See Figure 4 for an example of what this looks like. This is determined by the values of $f$ only in the interval $[k,k+1]$ but maintains continuity.

Then we define:

$$\begin{array}{rl}{f}_{r}& ={\sum}_{k\in \mathbb{Z}}{f}_{2k}\\ {f}_{i}& ={\sum}_{k\in \mathbb{Z}}{f}_{2k+1}\end{array}$$ |

And observe that $f={f}_{r}+{f}_{i}$.

The operator $J$ then takes ${f}_{2k}$ to ${f}_{2k+1}$ and ${f}_{2k+1}$ to $-{f}_{2k}$.

Let's end with the simplest example to see what's going on. Take the constant function $f=1$, as in Figure 5.

In Figure 6, the red line is the real part of $f$ and the green line is the imaginary part.

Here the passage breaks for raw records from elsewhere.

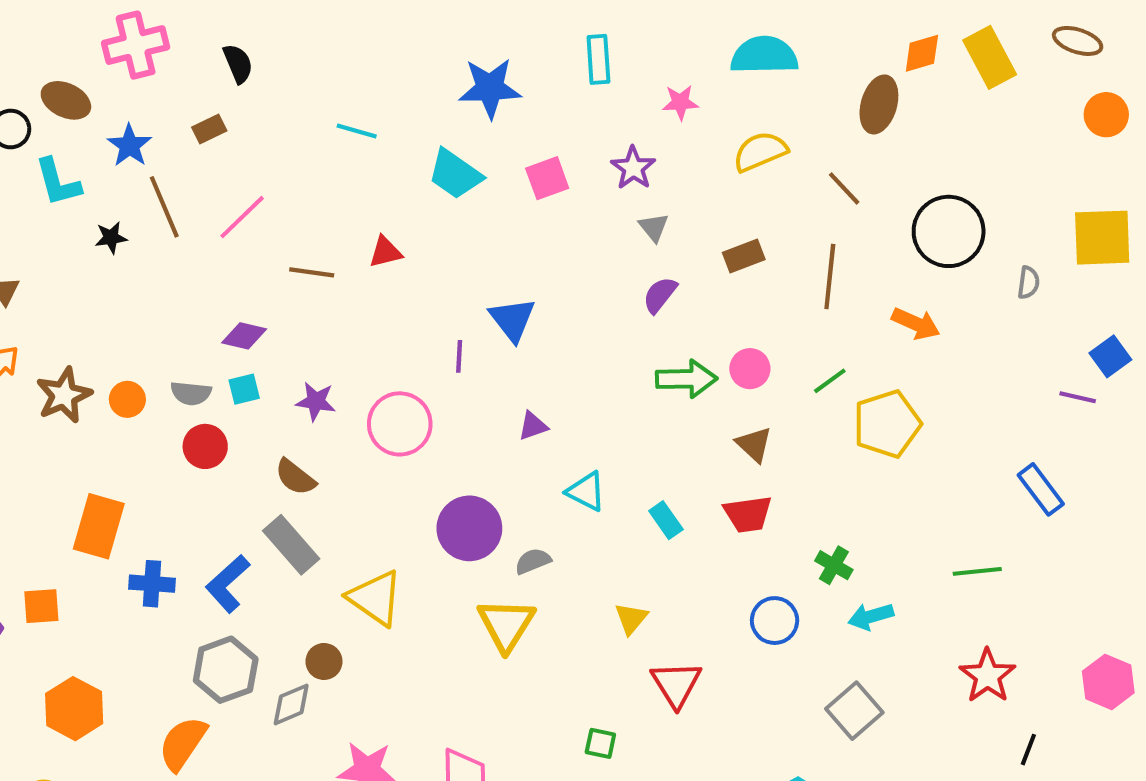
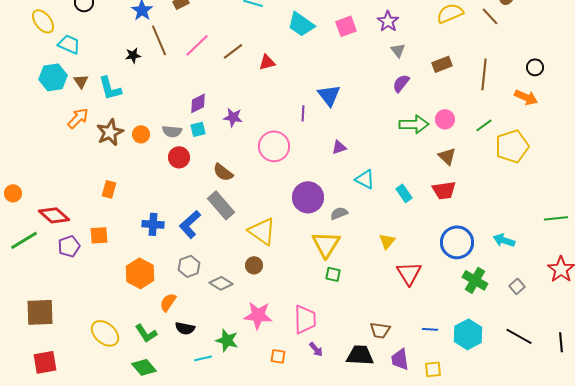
cyan L-shape: (58, 182) -> (110, 88), moved
brown line: (844, 188) -> (490, 16), moved
black circle: (949, 231) -> (535, 67), moved, size x0.5
brown line: (312, 272) -> (233, 51), moved, turned -45
purple diamond: (244, 336) -> (198, 103), turned -40
purple star: (316, 401) -> (233, 117), moved
orange rectangle: (99, 526) -> (109, 189), moved, size x0.6
green cross: (834, 565) -> (475, 280), moved, size x1.4
cyan arrow: (871, 616) -> (504, 240), turned 35
blue circle: (775, 621) -> (457, 242), size x1.4
brown circle: (324, 661) -> (254, 265), moved
gray hexagon: (226, 670) -> (189, 266), size x0.7
gray diamond: (291, 704) -> (221, 283), turned 55
orange hexagon: (74, 709) -> (140, 273), moved
gray square: (854, 711) -> (517, 286), moved, size x0.6
orange semicircle: (183, 743) -> (168, 302), size x0.7
green square: (600, 743) -> (333, 274), moved

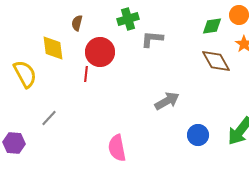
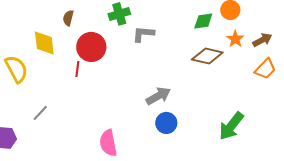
brown diamond: (216, 61) -> (207, 56), turned -48
blue circle: (198, 135) -> (166, 123), moved

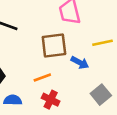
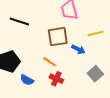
orange line: (42, 77) -> (49, 62), turned 56
blue semicircle: (13, 100) -> (27, 80), turned -152

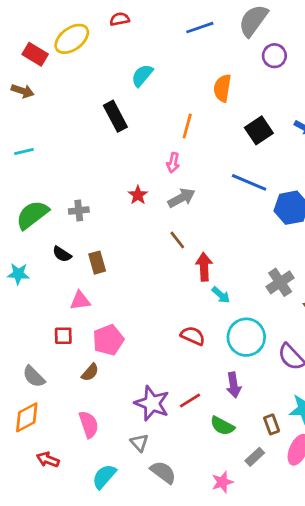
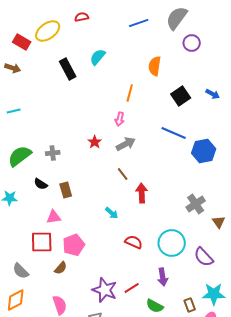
black rectangle: (115, 116) -> (68, 69), moved
cyan arrow: (221, 295) -> (112, 213), moved
red square: (63, 336) -> (42, 242), size x1.6

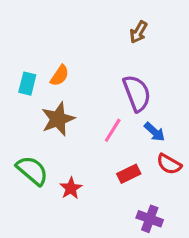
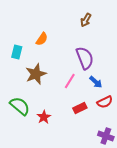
orange semicircle: (60, 76) -> (42, 39), moved
red semicircle: (169, 164) -> (105, 102), turned -56
purple cross: (150, 219) -> (106, 136), moved

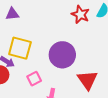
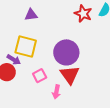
purple triangle: (12, 14) -> (31, 15), moved
red triangle: (87, 80) -> (70, 75), moved

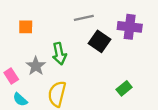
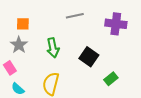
black square: (100, 41) -> (89, 57), moved
gray star: (36, 66) -> (19, 45), moved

Applying $J$ takes the red to the green, and the green to the negative of the red, as in Figure 7.

Recombining these results in the function shown in Figure 8.

It can be illustrative to look at what happens at intermediate points, namely to look at $\mathrm{cos}(\theta )f+\mathrm{sin}(\theta )J(f)$. As the "trough" on the even intervals deepens, the "peak" on the odd intervals temporarily lifts so that when the trough is at $0$, the peak is at its height of $\sqrt{2}$.

Finally, we have our answer: the operation $f\mapsto -f$ is a *rotation* which can be viewed as taking place internally to the space of functions. In other words, the space of *real* continuous functions forms a *complex* vector space.